** Opening Provided passage block **

It is essential to check all loadcases in this manner to identify gross errors.
 Check the magnitudes of displacements and stresses (Utilities
> Print results wizard > Entity=Displacement, Type=Summary). Compare to hand
calculations. How do they compare to the "expected" behaviour of the model? On reflection is it modelling
assumptions/errors or the expectations that require further scrutiny?
This check is particularly useful in identifying problems concerning
inconsistent units, material/geometric properties or missing supports.
 Check mesh refinement.
Plot stress contours, then use TreeView > Layers tab > (double
click) Contours > Contour display tab > (uncheck) Smoothed.
Check for reasonable continuity of stresses across elements. Further
information
 Check LUSAS Solver text output file (*.OUT) for matrix illconditioning
(Pivot & diagonal
decay) messages .
Small pivot and diagonal decay warning messages are invoked when the stiffness matrix is
poorly conditioned. Diagonal decay means that roundoff error during the solution has
become significant which could lead to inaccurate results. A poorly conditioned stiffness
matrix is the result of a large variation in magnitude of the diagonal terms. This could
be caused by large stiff elements being connected to small less stiff elements or elements
with highly disparate stiffnesses (e.g. a beam may have a bending stiffness that is orders
of magnitude less than its axial stiffness).
 A negative pivot in a nonlinear analysis usually means that a limit or
bifurcation point has been encountered. However, negative pivots sometimes occur during
the iterative solution (which sometimes means that the load step is too big) but disappear
when the solution has converged. If negative pivots occur and the solution will not
converge then first try reducing the load step.

** Closing Provided passage block **
** Opening Input data block **

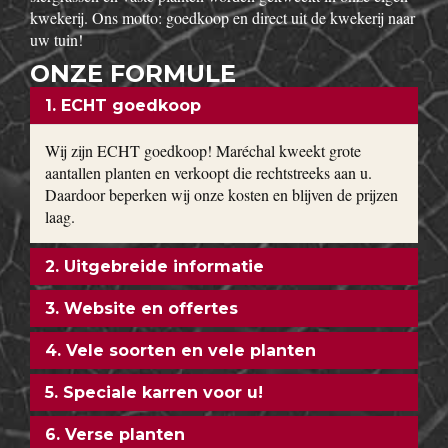
kwekerij. Ons motto: goedkoop en direct uit de kwekerij naar
uw tuin!
ONZE FORMULE
1. ECHT goedkoop
Wij zijn ECHT goedkoop! Maréchal kweekt grote
aantallen planten en verkoopt die rechtstreeks aan u.
Daardoor beperken wij onze kosten en blijven de prijzen
laag.
2. Uitgebreide informatie
3. Website en offertes
4. Vele soorten en vele planten
5. Speciale karren voor u!
6. Verse planten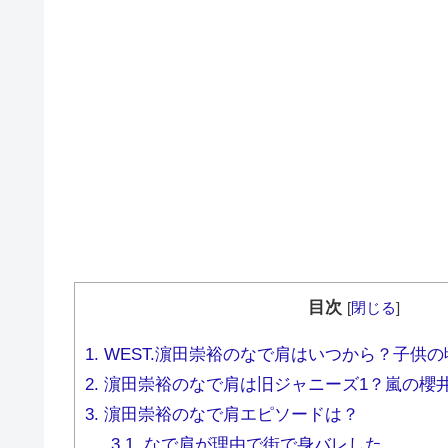
目次
[
閉じる
]
1.
WEST.濵田崇裕のなで肩はいつから？子供
2.
濵田崇裕のなで肩は旧ジャニーズ1？嵐の櫻
3.
濵田崇裕のなで肩エピソードは？
3.1.
なで肩が理由で街で身バレした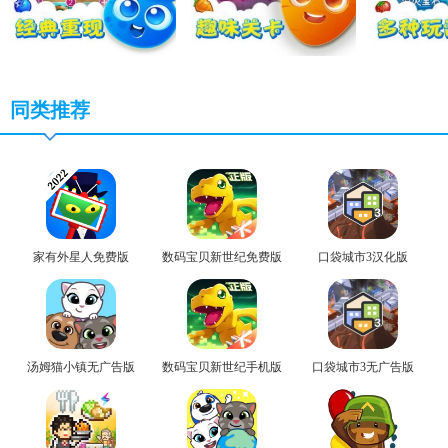
同类推荐
家有外星人免费版
数码宝贝新世纪免费版
口袋城市3汉化版
汤姆猫小镇无广告版
数码宝贝新世纪手机版
口袋城市3无广告版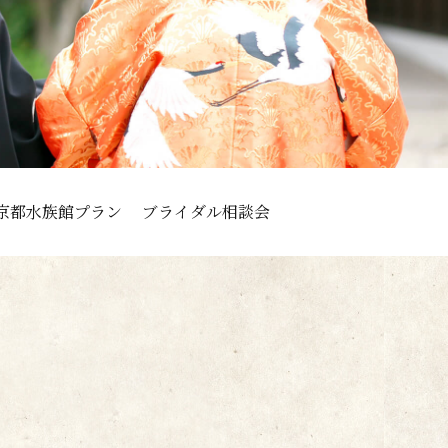
京都水族館プラン
ブライダル相談会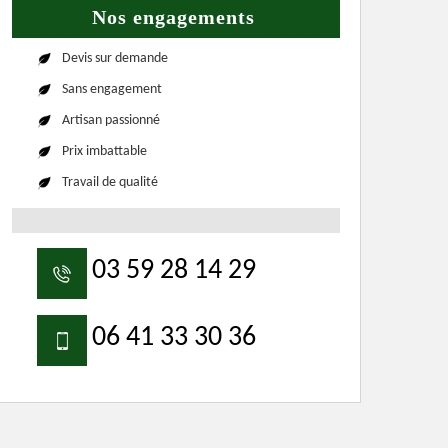
Nos engagements
Devis sur demande
Sans engagement
Artisan passionné
Prix imbattable
Travail de qualité
03 59 28 14 29
06 41 33 30 36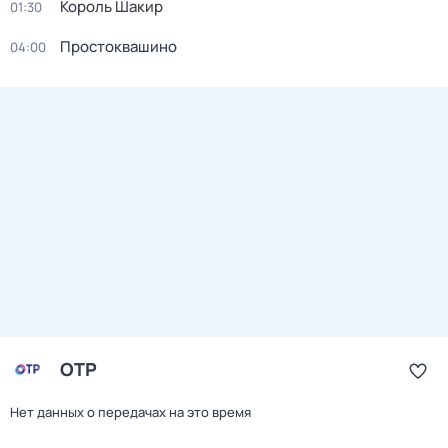
Король Шакир
01:30
Простоквашино
04:00
ОТР
Нет данных о передачах на это время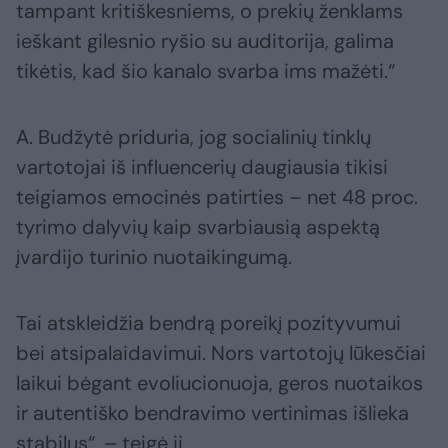
tampant kritiškesniems, o prekių ženklams
ieškant gilesnio ryšio su auditorija, galima
tikėtis, kad šio kanalo svarba ims mažėti.“
A. Budžytė priduria, jog socialinių tinklų
vartotojai iš influencerių daugiausia tikisi
teigiamos emocinės patirties – net 48 proc.
tyrimo dalyvių kaip svarbiausią aspektą
įvardijo turinio nuotaikingumą.
Tai atskleidžia bendrą poreikį pozityvumui
bei atsipalaidavimui. Nors vartotojų lūkesčiai
laikui bėgant evoliucionuoja, geros nuotaikos
ir autentiško bendravimo vertinimas išlieka
stabilus“, – teigė ji.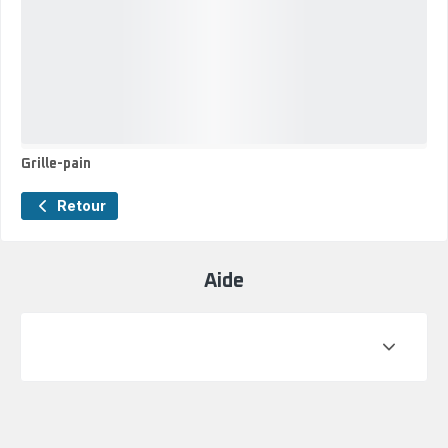
Grille-pain
Grille-
pain
Retour
Aide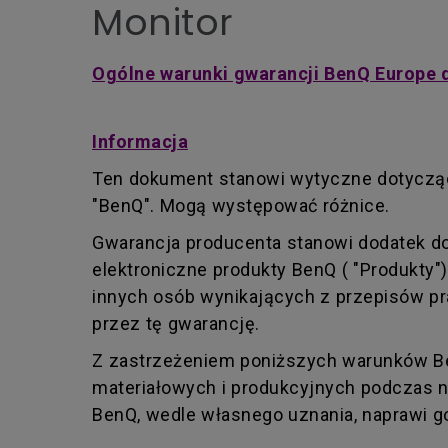
Monitor
Ogólne warunki gwarancji BenQ Europe 
Informacja
Ten dokument stanowi wytyczne dotycząc
"BenQ". Mogą występować różnice.
Gwarancja producenta stanowi dodatek d
elektroniczne produkty BenQ ( "Produkty"
innych osób wynikających z przepisów pra
przez tę gwarancję.
Z zastrzeżeniem poniższych warunków Be
materiałowych i produkcyjnych podczas no
BenQ, wedle własnego uznania, naprawi g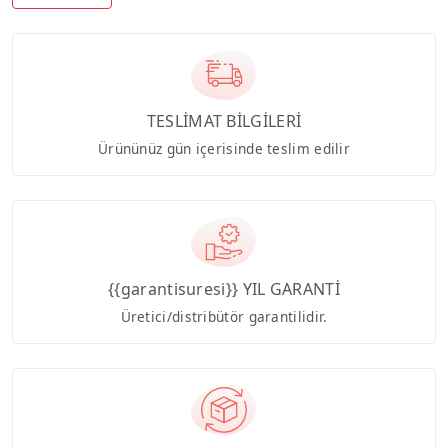
TESLİMAT BİLGİLERİ
Ürününüz gün içerisinde teslim edilir
{{garantisuresi}} YIL GARANTİ
Üretici/distribütör garantilidir.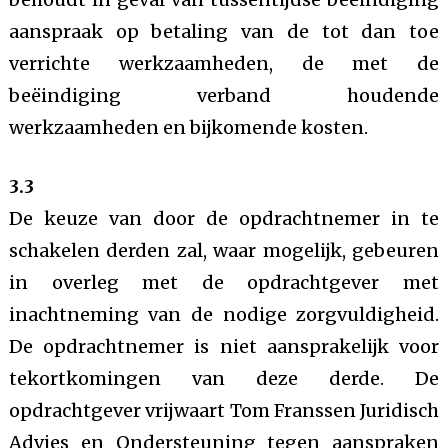
aanspraak op betaling van de tot dan toe
verrichte werkzaamheden, de met de
beëindiging verband houdende
werkzaamheden en bijkomende kosten.
3.3
De keuze van door de opdrachtnemer in te
schakelen derden zal, waar mogelijk, gebeuren
in overleg met de opdrachtgever met
inachtneming van de nodige zorgvuldigheid.
De opdrachtnemer is niet aansprakelijk voor
tekortkomingen van deze derde. De
opdrachtgever vrijwaart Tom Franssen Juridisch
Advies en Ondersteuning tegen aanspraken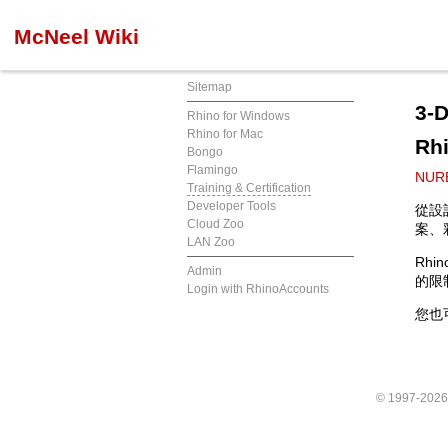
McNeel Wiki
Sitemap
3
Rhino for Windows
Rhino for Mac
Rh
Bongo
Flamingo
NUR
Training & Certification
Developer Tools
從設
Cloud Zoo
案、
LAN Zoo
Rh
Admin
的限
Login with RhinoAccounts
您也
© 1997-202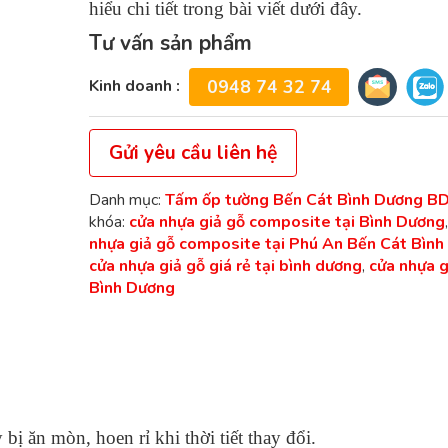
hiểu chi tiết trong bài viết dưới đây.
Tư vấn sản phẩm
Kinh doanh :
0948 74 32 74
Gửi yêu cầu liên hệ
Danh mục:
Tấm ốp tường Bến Cát Bình Dương B
khóa:
cửa nhựa giả gỗ composite tại Bình Dương
nhựa giả gỗ composite tại Phú An Bến Cát Bìn
cửa nhựa giả gỗ giá rẻ tại bình dương
,
cửa nhựa gi
Bình Dương
ị ăn mòn, hoen rỉ khi thời tiết thay đổi.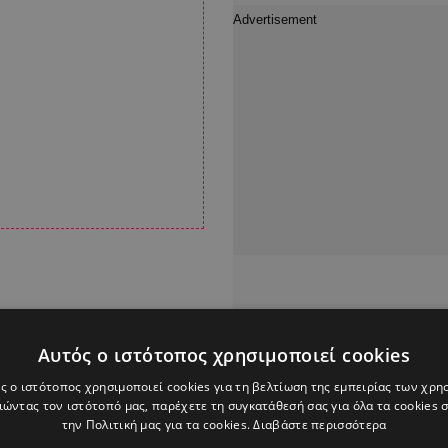
Αυτός ο ιστότοπος χρησιμοποιεί cookies
ς ο ιστότοπος χρησιμοποιεί cookies για τη βελτίωση της εμπειρίας των χρη
ώντας τον ιστότοπό μας, παρέχετε τη συγκατάθεσή σας για όλα τα cookies
την Πολιτική μας για τα cookies.
Διαβάστε περισσότερα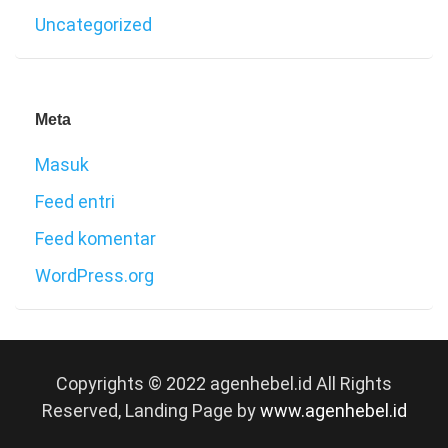
Uncategorized
Meta
Masuk
Feed entri
Feed komentar
WordPress.org
Copyrights © 2022 agenhebel.id All Rights
Reserved, Landing Page by
www.agenhebel.id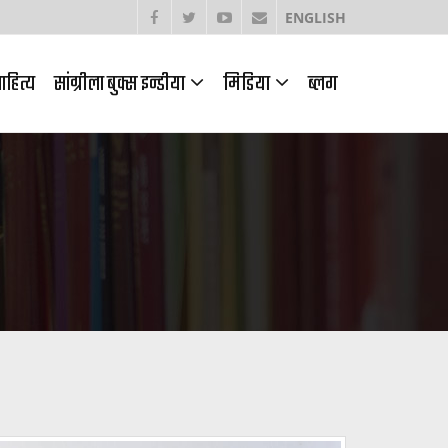
ENGLISH
ाहित्य
सांग्रीला बुक्स इन्डीया
मिडिया
ब्लग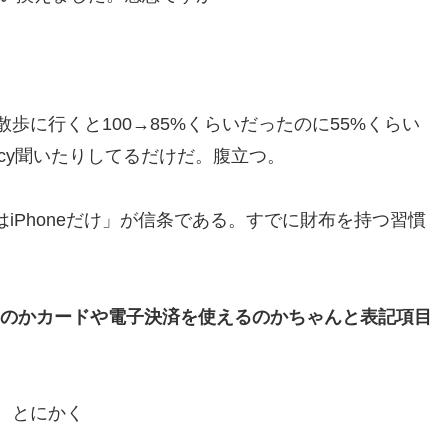
歩に行くと100→85%くらいだったのに55%くらい
oicy聞いたりしてるだけだ。腹立つ。
iPhoneだけ」が信条である。すでに財布を持つ習慣
みなのかカードや電子決済を使えるのかちゃんと表記項目
ぶ。とにかく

** Closing Input data block **

→ **What to do**:
**A.** Decide whether each statement agrees with the passage on checking results, answering yes or no with the passage's deciding words: (i) diagonal decay means roundoff error during the solution has become significant; (ii) a negative pivot in a nonlinear analysis always means the load step is too big; (iii) checking the magnitudes of displacements and stresses helps identify missing supports.
**B.** Output the part of the passage on checking results starting at "Check the magnitudes" and ending at "decay) messages .".

→ **Outputs by task**:
**A.**
(i) Yes: "Diagonal decay means that roundoff error during the solution has become significant which could lead to inaccurate results."
(ii) No: "A negative pivot in a nonlinear analysis usually means that a limit or bifurcation point has been encountered."
(iii) Yes: "This check is particularly useful in identifying problems concerning inconsistent units, material/geometric properties or missing supports."

**B.**
Check the magnitudes of displacements and stresses (Utilities
> Print results wizard > Entity=Displacement, Type=Summary). Compare to hand
calculations. How do they compare to the "expected" behaviour of the model? On reflection is it modelling
assumptions/errors or the expectations that require further scrutiny?
This check is particularly useful in identifying problems concerning
inconsistent units, material/geometric properties or missing supports.
 Check mesh refinement.
Plot stress contours, then use TreeView > Layers tab > (double
click) Contours > Contour display tab > (uncheck) Smoothed.
Check for reasonable continuity of stresses across elements. Further
information
 Check LUSAS Solver text output file (*.OUT) for matrix illconditioning
(Pivot & diagonal
decay) messages .